Imagine you have an e-commerce website like Amazon.com and Alibaba.com, where there will be list of 1000’s of products, when you search for the product, it should responds immediately in spite of having millions of lists. Do you think system goes to individual rows and columns to check and responds to you, well no, If it does so, your system response time took a long time to fetch the data. So Indexing is introduce to enhance the response time of your query. In this post I will share the what is Indexing, its importance and how it can be implement in spring Boot project.
Introduction
Indexes improve query performance by allowing the database to locate data quickly without scanning entire tables. For our platform, indexing is essential for:
- When to Use:
- High-read scenarios: Dashboards, search features, reports.
- Columns in filters: Like user emails, order dates, or product categories.
- Avoid on tiny tables (under 1k rows) or columns with low uniqueness (e.g., a “gender” column with only “M/F”—most rows match, so index doesn’t help much).

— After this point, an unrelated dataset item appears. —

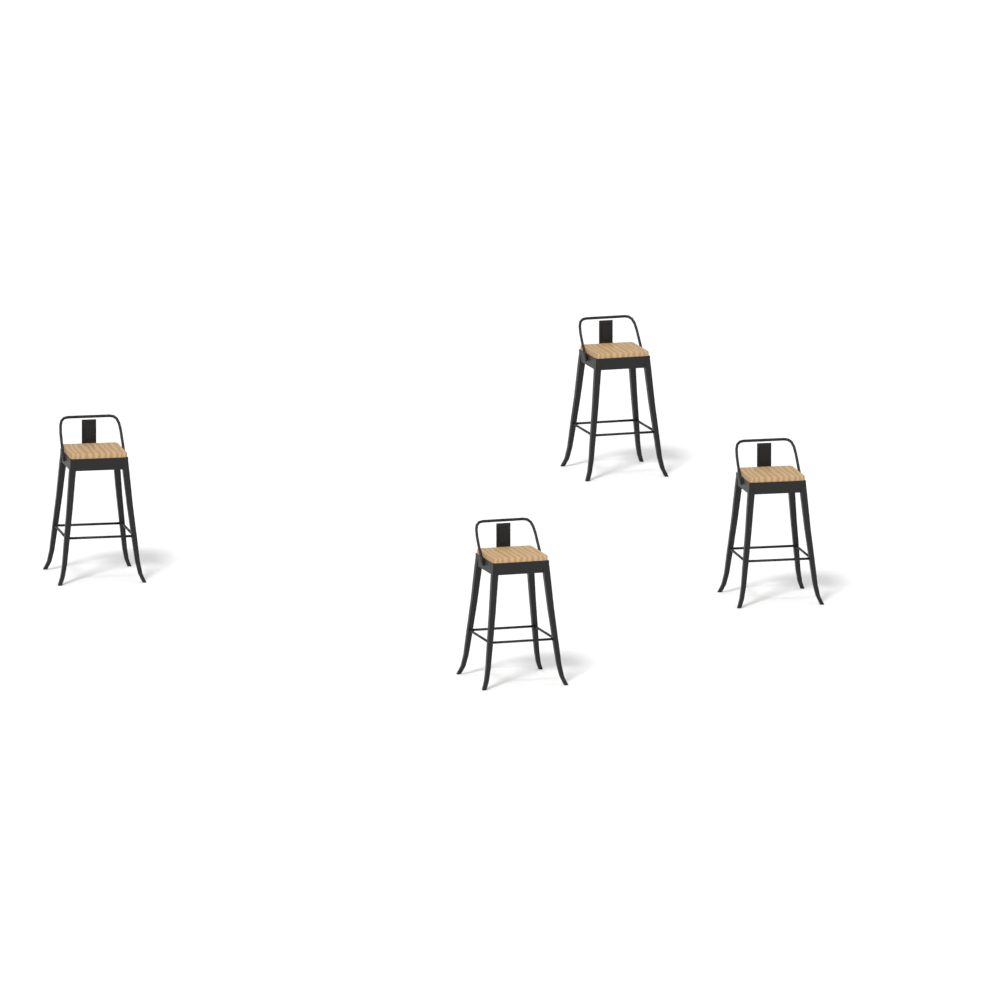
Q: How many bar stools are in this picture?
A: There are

Drawbacks of Database Indexing:
Although database helps to enhance the speed of your website, it may degrade the performance if not handled properly.
- Insert/Update: Every add/update means you have to update your index, like adding a extra entry to your table.
- Storage Overhead: Indexing takes (10-20)% extra disk space, depending on your database.
- Over indexing pitfall: Too much indexing slow down your system performance without helping in read operations. Use indexing where you make frequent queries, not everything.
Types of Indexes:
Single Column Index: This is the simplest indexing as it enables indexing on only one column. Use this when you want to filter based on one fields (i.e. email)
Composite Index: Use this when you want the composition of two or more fields to be indexed.
- Create queries filtering on multiple columns (e.g., WHERE location = ‘Kathmandu’ AND posted_date > ‘2025-01-01’).
- Order columns by selectivity (most selective first, e.g., location before posted_date). At first filter based on location then check for date.
- @Table(name = “products”, indexes = {
@Index(name = “idx_category”, columnList = “category”),
@Index(name = “idx_category_price”, columnList = “category, price”)
})
Unique Index: This is great for when you want do duplicate values in the indexed columns.
- Use primary keys for unique identifiers (e.g., user_id, job_id).
- Apply unique indexes for columns requiring uniqueness (e.g., email, username
- @Entity
@Table(name = “products”, indexes = {
@Index(name = “idx_category”, columnList = “category”)
})
Clustered Index: This actually determines how the data is physically stored in the table; usually it’s the primary key.
Non-clustered index: Unlike the clustered index, this doesn’t affect the physical data order.
- Index columns used in WHERE, JOIN, or ORDER BY clauses (e.g., location, posted_date).
- Prioritize high-cardinality columns (many unique values, like email) over low-cardinality ones (e.g., gender).
Test Cases:
- EXPLAIN ANALYZE SELECT * FROM users WHERE email = ‘dipesh@example.com‘;
execute the above query you can see how much does it cost to fetch the email “dipesh@example.com” you can see that it check s only one rows and the execution time is slightly low then normal query.
| database_indexing=# EXPLAIN ANALYZE SELECT * FROM users WHERE email = ‘dipesh@example.com’; QUERY PLAN ———————————————————————————————————————— Index Scan using idx_users_email on users (cost=0.29..8.30 rows=1 width=63) (actual time=0.089..0.090 rows=1 loops=1) Index Cond: ((email)::text = ‘dipesh@example.com’::text) Planning Time: 0.613 ms Execution Time: 0.120 ms (4 rows) |
How to view the query stats:
| SELECT * FROM pg_stat_statements ORDER BY total_time DESC LIMIT 5; |
This shows the top 5 slowest queries.
You’ll see columns like:
- query – the SQL
- calls – how many times it ran
- total_time – total time spent
- mean_time – average time per call
I.e. Imagine your app is slow. You run:
| SELECT * FROM pg_stat_statements ORDER BY mean_time DESC LIMIT 1; |
And see:
| SELECT * FROM orders WHERE customer_name LIKE ‘%dipesh%’; |
That tells you:
- This query is slow
- Maybe you need an index on customer_name
- Monitor Indexes: In production, use PostgreSQL’s pg_stat_user_indexes to check index usage:
| SELECT indexrelname, idx_scan, idx_tup_read FROM pg_stat_user_indexes WHERE schemaname = ‘public’; |
Implementation:
- Only index columns used in frequent read queries (e.g., sender_id, receiver_id for Messages; user_id, job_id for Applications).
- Avoid indexing rarely queried columns (e.g., message_content, application_notes).